2. Description of the Prior Art
Automotive vehicles require power for many elements such as running lights, turn indicator lights, emergency lights, horns, electric window lifts, radios, dome lights, air conditioners, and others. Many of these elements require the use of separate circuits, each with its own switching means. As a result, the wire networks in modern automotive vehicles have become very complicated. These systems characteristically involve dozens of separate wiring circuits to enable control of power to the moving power consuming components.
This requirement for numerous circuits has been attended by requirements for increasing amounts of current for many of the circuits. It has led to the use in each vehicle of many wires and cables having high current carrying capacity to interconnect the power supply through relatively large switches to the respective power consuming elements.

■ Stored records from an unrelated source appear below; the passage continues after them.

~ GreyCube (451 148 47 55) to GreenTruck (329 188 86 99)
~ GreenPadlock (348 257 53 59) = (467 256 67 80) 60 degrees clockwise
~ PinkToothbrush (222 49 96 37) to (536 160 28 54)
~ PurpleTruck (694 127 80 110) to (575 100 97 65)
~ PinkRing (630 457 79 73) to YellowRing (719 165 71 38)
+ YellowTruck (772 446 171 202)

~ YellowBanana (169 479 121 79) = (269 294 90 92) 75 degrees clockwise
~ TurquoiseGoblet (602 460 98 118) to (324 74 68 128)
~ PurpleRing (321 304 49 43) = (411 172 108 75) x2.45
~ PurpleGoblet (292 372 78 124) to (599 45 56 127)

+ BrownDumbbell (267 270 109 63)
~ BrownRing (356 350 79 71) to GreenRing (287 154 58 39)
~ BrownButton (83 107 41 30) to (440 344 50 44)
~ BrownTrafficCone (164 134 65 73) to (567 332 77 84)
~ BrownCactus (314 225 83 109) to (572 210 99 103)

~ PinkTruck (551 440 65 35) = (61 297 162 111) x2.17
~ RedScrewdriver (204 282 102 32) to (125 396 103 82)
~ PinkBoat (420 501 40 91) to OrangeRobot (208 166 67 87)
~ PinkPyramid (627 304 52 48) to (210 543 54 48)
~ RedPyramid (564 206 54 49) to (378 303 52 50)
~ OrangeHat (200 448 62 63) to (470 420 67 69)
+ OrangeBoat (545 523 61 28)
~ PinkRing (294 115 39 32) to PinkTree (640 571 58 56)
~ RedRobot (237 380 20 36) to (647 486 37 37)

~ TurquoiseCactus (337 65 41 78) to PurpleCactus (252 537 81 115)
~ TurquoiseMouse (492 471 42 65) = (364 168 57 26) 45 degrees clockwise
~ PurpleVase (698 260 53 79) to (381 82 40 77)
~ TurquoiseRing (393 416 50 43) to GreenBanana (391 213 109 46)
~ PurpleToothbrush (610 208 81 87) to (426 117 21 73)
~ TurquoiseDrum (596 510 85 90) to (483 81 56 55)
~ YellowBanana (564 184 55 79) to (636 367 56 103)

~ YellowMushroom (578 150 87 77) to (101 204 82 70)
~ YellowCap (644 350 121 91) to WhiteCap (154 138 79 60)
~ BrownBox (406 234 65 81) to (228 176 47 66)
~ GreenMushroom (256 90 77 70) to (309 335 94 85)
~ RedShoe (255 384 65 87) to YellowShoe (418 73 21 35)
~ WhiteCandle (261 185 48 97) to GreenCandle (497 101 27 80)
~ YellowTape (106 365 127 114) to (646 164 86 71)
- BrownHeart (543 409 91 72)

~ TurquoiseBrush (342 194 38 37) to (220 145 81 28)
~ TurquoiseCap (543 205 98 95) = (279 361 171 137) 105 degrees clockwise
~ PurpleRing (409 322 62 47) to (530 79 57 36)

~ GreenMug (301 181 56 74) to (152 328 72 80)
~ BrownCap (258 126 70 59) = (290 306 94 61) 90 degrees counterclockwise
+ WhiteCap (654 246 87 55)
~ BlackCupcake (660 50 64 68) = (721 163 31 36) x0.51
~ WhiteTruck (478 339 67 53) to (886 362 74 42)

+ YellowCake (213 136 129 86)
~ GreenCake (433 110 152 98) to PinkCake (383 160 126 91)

These requirements for large and heavy duty switches and especially for wiring of high current carrying capacity have placed heavy burdens on both the manufacturing and servicing of automotive vehicles. The costs in terms of materials required, space available in the vehicles, time required to assemble wiring harnesses and time to install them in the vehicles are very high. Repairs in case of failure are time-consuming and costly. The process of installing individual power lines for each function is costly in that each vehicle must have a wiring harness tailored specifically to fit it, meaning that a number of different wiring harnesses must be manufactured for each model of vehicle, depending upon optional equipment in individual examples of the model, in order to avoid excessive waste of expensive wiring.
Proposed solutions to these problems include the use of a pair of bus bars which are coupled by serially related relays to each of the power-consuming devices. U.S. Pat. Nos. 3,649,841 and 3,723,751 show such systems. Such systems include a complex network of small wires to control the relays and reduce the amount of heavy wiring. Among the disadvantages of such systems are the complex signaling and switching apparatus necessary in addition to the dual bus bar arrangement.
Other systems have been proposed which employ coded or timing signals to operate electronic switches on a time-sharing basis and couple power from a common bus bar to each power-consuming device. Examples of such systems are shown in U.S. Pat. Nos. 3,564,280 and 3,648,057. These systems substitute electronic complexity for wiring complexity. In order to minimize the number of control wires required, the code signals are transmitted on a time-division multiplex (TDM) basis over a common signal wire. This means the electronic switches must include logic means for determining which signals are pertinent to control each switch. Problems involving adequate shielding for the control wires to prevent transient voltages from disrupting the signals, of providing suitable electronic generators for the TDM signals and of providing suitable electronic logic circuits and electronic switches to respond to the signals militate against the use of such systems.